In his mid-20s, Phil, to pardon the pun, developed an insatiable thirst for wine, and at 28 took on a four-year wine course at the University of Adelaide. That his brother was an accountant for Campbell’s Winery didn’t hurt either, as it afforded Phil a rare insight into how wineries operated up the north-east – “and I thought this isn’t a bad industry”.
“The wine industry is one of the few industries in this country that has grown from not much to a billion dollar concern export-wise,” Phil said. “I probably would have made more money exporting wine to everyone on planet earth, but I’m a small, micro player in retail. Still, I’m fortunate to have a number of articles written and I am privy to many junkets around the world so I love what I do and I’ll never leave planet earth wondering.
“I linked up with a lot of wineries around the world but decided I loved selling unashamedly. Again, if I’d got into real estate or stockbroking I would have made a lot more money, but at the same time I drink the sort of wine estate agents or stockbrokers pay lots of money to enjoy.”
Through Armadale Cellars, Phil caters to a lot of high-end wine connoisseurs, but he maintains that there’s no elitism.
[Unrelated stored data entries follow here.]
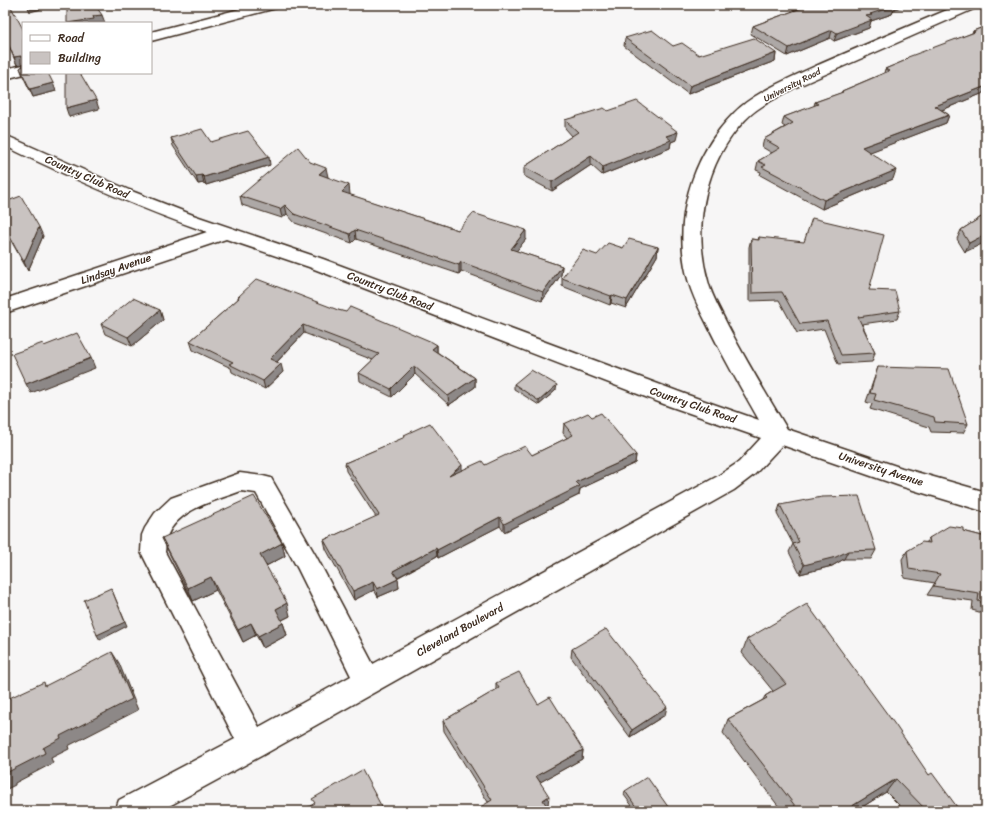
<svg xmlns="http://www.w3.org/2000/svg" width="991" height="816" viewBox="0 0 991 816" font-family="Sriracha,sans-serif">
<rect width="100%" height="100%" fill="#f7f6f6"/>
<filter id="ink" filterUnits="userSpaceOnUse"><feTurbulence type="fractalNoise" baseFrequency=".025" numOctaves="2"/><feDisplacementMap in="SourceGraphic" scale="8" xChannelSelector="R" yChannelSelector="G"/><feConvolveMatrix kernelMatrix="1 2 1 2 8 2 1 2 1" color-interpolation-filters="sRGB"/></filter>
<g filter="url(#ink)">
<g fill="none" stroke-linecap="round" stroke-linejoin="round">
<!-- minor casing -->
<g stroke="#3b2a1e" stroke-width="3">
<path id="minor" d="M255,5H278L276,8L151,41V32Z
M959,5H978L976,8L794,88C777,98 758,106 745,120C705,162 692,226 708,281C712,297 721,311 728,326C746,361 767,395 787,429L902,468L986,492V512L900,486L782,445L755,474L734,490L263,755L160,811H115L119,800L235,739L141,552L142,535L145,528L155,513L171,498L240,473L263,476L271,478L316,556L373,664L718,476L739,462L761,438L669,406L309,267L226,239L5,313V299L207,232C138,208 71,178 5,146V135L129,190L193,215L323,259L685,394L759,420C741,388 723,357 707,324C700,310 693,297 689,283C671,224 691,156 734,113C754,93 784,81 809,69C859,47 909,26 959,5ZM241,491L256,493L298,569L351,676L259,727L165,552C166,547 165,540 167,536C179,508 215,501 241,491Z
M23,65V73H28L5,79V69Z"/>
</g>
<!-- minor -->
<use href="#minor" fill="#fff" fill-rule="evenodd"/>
</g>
<!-- wall -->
<path fill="#ada8a6" stroke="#3b2a1e" d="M5,5L23,29V73L56,91L33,97L23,76L20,68L23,66L22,64L17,65L9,47L5,49Z
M803,5H908L894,9L892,14L871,21L869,28L834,41L830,38L787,56L751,34L753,26L801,8L802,6Z
M986,26V92L942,110L949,115L946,123L869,152L893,179L822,209L760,175L761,172L756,170L758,161L772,153L762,147L764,139L785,127L782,125L784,117L814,106L815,102L841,93L842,91L884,73L885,69L972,33L973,31Z
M625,38L673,46L699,55L776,53L775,61L688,94L624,46Z
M608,111L676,140L671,142L670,148L602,175L591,165L552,191L524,176V167L572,136L565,128V120Z
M171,138L211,142L270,165L206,185L204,183L198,184L173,146Z
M310,162L328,177H327L350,194V195L458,230L526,239L516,251L562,266L561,275L542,301L461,271L459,274L356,239L352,243L295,223L287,214L282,218L242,205L240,196Z
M5,202L43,236L28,271L5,230Z
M986,214L965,252L957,239L961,230Z
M759,237L869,290L900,311L897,319L862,324L875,353L872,362L838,364L824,329L797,333L779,300L749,301V247L751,239L758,240Z
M658,247L657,256L626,308L611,303L610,305L562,286V278L623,248Z
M238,297L338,310L437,345V352L475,378V387L449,405L415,374L392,397L360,381L359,373L373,360L304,333L277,362L283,372L265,389L232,372L231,368L193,350L190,341L238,299Z
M160,310L163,320L132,346L105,334L101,324Z
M878,367L968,424L963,433L931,432L929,427L870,409L872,404L866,402L875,376Z
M514,384L556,390L539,405L514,389Z
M592,417L636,455L635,463L580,489L579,495L504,532L500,526L438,558L437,556L397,578L398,579L399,588L378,597L374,590L354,600L326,549L324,540L376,517L346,471L345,463L404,438V435L462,470L532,455L567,438L563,433L564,424Z
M780,505L876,550L871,559H844L832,566L800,574L789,552L793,544L777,514Z
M963,531L986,537V614L972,610L973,601L927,595L935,583L904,578L902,559L907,551L926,542L929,538Z
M162,538L282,543L285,556L266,566L290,616L282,620L287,635L263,648L256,635L243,642L216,590L193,601L168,551Z
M747,639L929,775L960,811H905L886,792L856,811H782L723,733L728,719L763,700L765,696L773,691L742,653Z
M572,649L665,715L630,737L571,657Z
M496,683L538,704L583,750L582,759L540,782L548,805L546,806L488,802L444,731L443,721L496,690Z
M625,791L671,811H636L624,795Z"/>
<!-- shaded-wall -->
<path fill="#8d8887" stroke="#3b2a1e" d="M27,5H57L30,12Z
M889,5H908L894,9L892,14L871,21L869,28L834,41L837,33L870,14Z
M102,15L105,23H67L93,16Z
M832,30L830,38L787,56L789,48Z
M6,39L9,47L5,49V40Z
M776,53L775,61L688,94L690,86Z
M21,56L22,64L17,65L14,57Z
M53,83L56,91L33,97L30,89Z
M986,86V92L932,114L935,106Z
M96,100L99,109L69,117L66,108Z
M949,115L946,123L860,156L862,147Z
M678,132L676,140L671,142L670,148L602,175L603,167L666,136Z
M591,156V165L552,191V182Z
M269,157L270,165L206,185L204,177Z
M326,168L328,177L321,183L319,174Z
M896,170L893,179L822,209L824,200Z
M202,175L204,183L198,184L196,176Z
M349,185L350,194L343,201L342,192Z
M285,205L287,214L282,218L280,209Z
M39,227L43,236L28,271L24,262Z
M355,230L356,239L352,243L350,234Z
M526,230V239L511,258V249Z
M986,234V242L965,252L969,243Z
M658,247L657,256L626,308L627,300Z
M461,262V271L459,274V265Z
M562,266L561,275L542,301L543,292Z
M612,295L611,303L610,305L611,296Z
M160,310L163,320L132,346L128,337Z
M303,325L304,333L272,367L270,359Z
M437,345V354L432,349Z
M91,358L95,368L31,393L26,384Z
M281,364L283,372L265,389L263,381Z
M414,366L415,374L392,397L391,389Z
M475,378V387L449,405L448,396Z
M557,385L556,390L539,405V401Z
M636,455L635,463L580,489L579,495L504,532V524L576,482Z
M462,465V474L449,476Z
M500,517V526L438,558L437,550Z
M282,543L285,556L264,567L260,555Z
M436,548L437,556L394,579L393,571Z
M848,551L844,559L832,566L800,574L804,565Z
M211,577L216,590L193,601L188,588Z
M398,579L399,588L378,597L377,589Z
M373,582L374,590L354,600L353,591Z
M111,588L127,626L100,640L97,635Z
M287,603L290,616L280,621L276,609Z
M251,623L256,635L243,642L238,630Z
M283,623L287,635L263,648L258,636Z
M112,652L119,663L138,710L68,746L69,749L51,758L53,763L15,783V785L5,790V776L6,773L60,736Z
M667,707L665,715L630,737L632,730Z
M583,750L582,759L535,785L536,776Z
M896,779L886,792L856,811H844Z
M549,796L548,805L542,809L543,800Z"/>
<!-- building -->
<path fill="#c9c3c1" stroke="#3b2a1e" d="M5,5H10L23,29V64L21,63V56L14,57L6,39L5,40Z
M67,5H95L102,15L93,16L94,19L67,23Z
M803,5H893L895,6L870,14L872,15L866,16L872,20L837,33L832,30L789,48L753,26L804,7L802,6Z
M986,26V86L935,106L949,115L862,147L896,170L824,200L762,167L766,165L758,161L780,148L764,139L793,123L784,117L818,104L815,102L843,92L842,91L889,71L885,69L904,61L908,57L975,32L973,31Z
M652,30L673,46L682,43L699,55L754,38L776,53L690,86L625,38Z
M23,66V73H48L53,83L30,89L20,68Z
M66,73H80L96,100L66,108Z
M637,101L678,132L666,136L671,140L603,167L591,156L552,182L524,167L578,132L565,120L604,108L608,111Z
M202,129L211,142L248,131L269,157L204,177L202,175L196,176L171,138Z
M298,147L310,162L326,168L319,174L349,185L342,192L458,230L473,213L498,221L526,230L511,249L562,266L543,292L461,262L459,265L355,230L350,234L294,214L285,205L280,209L240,196Z
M21,196L39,227L24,262L5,228V202Z
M986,214V234L969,243L961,230Z
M812,218L884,235L869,290L895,291L900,311L858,317L875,353L841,355L827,321L800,324L782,292L752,293L751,239L759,240V237L804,242Z
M629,239L658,247L627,300L612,295L611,296L562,278L583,250L597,255L608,243L623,248Z
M257,279L338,310L346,312L350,307L432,342L437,345L432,349L475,378L448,396L414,366L391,389L359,373L379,354L303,325L270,359L281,364L263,381L229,364L233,362L190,341L239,298L238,297Z
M133,298L160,310L128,337L101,324Z
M77,333L91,358L26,384L12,354L43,343L44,346Z
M878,367L949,369L968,424L935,422L934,417L874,400L876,394L870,393Z
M531,370L557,385L539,401L514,384Z
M588,413L592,417L601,413L636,455L576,482L580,486L504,524L500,517L437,550L436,548L393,571L398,579L377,589L373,582L353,591L324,540L379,515L345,463L405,437L404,435L430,423L462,465L449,476L482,461L485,465L525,446L532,455L573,435L564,424Z
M254,496L282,543L260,555L287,603L276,609L283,623L258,636L251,623L238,630L211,577L188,588L162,538Z
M859,496L876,550L848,551L836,557L804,565L793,544L799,542L780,505L822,497Z
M949,526L963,528V531L986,537V604L978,601L979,593L933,586L940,574L909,569L907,551L922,542L930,543L929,538Z
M111,588L125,622L97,635L84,600Z
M807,604L896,726L929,775L932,773L960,811H927L896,779L844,811H799L728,719L767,698L765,696L786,684L747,639Z
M606,629L667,707L632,730L572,649Z
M112,652L132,699L60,736L61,738L43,748L45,753L6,773V775L5,776V700L44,682L45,686Z
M519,672L538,704L550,697L583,750L536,776L549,796L543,800L550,811H474L492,800L443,721L499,688L496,683Z
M362,770L384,811H302L315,803L312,799Z
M647,777L671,811H639L625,791Z"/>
</g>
<g text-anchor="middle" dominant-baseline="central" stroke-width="3" stroke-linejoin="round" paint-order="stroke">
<!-- far-street labels -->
<g font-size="9" fill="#3b2a1e" stroke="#fff">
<text transform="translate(792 85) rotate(-27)">University Road</text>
</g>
<!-- street labels -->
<g font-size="11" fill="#3b2a1e" stroke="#fff">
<text transform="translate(87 177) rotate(24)">Country Club Road</text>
<text transform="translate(116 269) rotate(-19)">Lindsay Avenue</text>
<text transform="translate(390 291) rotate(21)">Country Club Road</text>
<text transform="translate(693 405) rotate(19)">Country Club Road</text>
<text transform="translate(881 469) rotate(18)">University Avenue</text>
<text transform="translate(460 630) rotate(-29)">Cleveland Boulevard</text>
</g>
</g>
<!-- margin -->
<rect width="991" height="816" fill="none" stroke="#fff" stroke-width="20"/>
<rect x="10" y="10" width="971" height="796" fill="none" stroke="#3b2a1e" stroke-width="1.5" filter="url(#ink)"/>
<!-- legend -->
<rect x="22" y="22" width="130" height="52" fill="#ffffff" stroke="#b1aaa5"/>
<rect x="30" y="35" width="20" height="6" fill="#ffffff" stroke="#b1aaa5"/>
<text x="58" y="42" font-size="12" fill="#3b2a1e">Road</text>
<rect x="30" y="52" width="20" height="12" fill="#c9c3c1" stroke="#b1aaa5"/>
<text x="58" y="62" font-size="12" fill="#3b2a1e">Building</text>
</svg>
As he said: “I know better than anyone that wine is about pleasure and socialising and stuff . . . and that’s what I do”.
A renowned wine educator because he knows there are a lot of grey areas, Phil needs no reminding of how fortunate he is to have carved his own little niche as an independent at a time when the market’s fracturing. “There’s two big chains, a few good independents and everyone in between who are struggling, but things are going okay at Armadale – not in a stupid way to anything ridiculously big, but the enjoyment factor is really there,” he said.
As a networker with no peer, Phil is rapt that his friendships from the old Parade days have endured and continue to be fostered.
“A lot of people forget where it all started and why they became successful not only in their professional lives but also as people, but I always remember,” said Phil.
“Having spent a decade in pubs I can be very colloquial which is an understatement, but at the same time if ever I’m on a tram or whatever I quite often offer someone a seat - and part of that goes back to Brother Wright forcing ‘Gentleman Junior’ on us as a book to read, to instil those morals and ethics which have never left.
“That was all part of the discipline that Parade gave me.”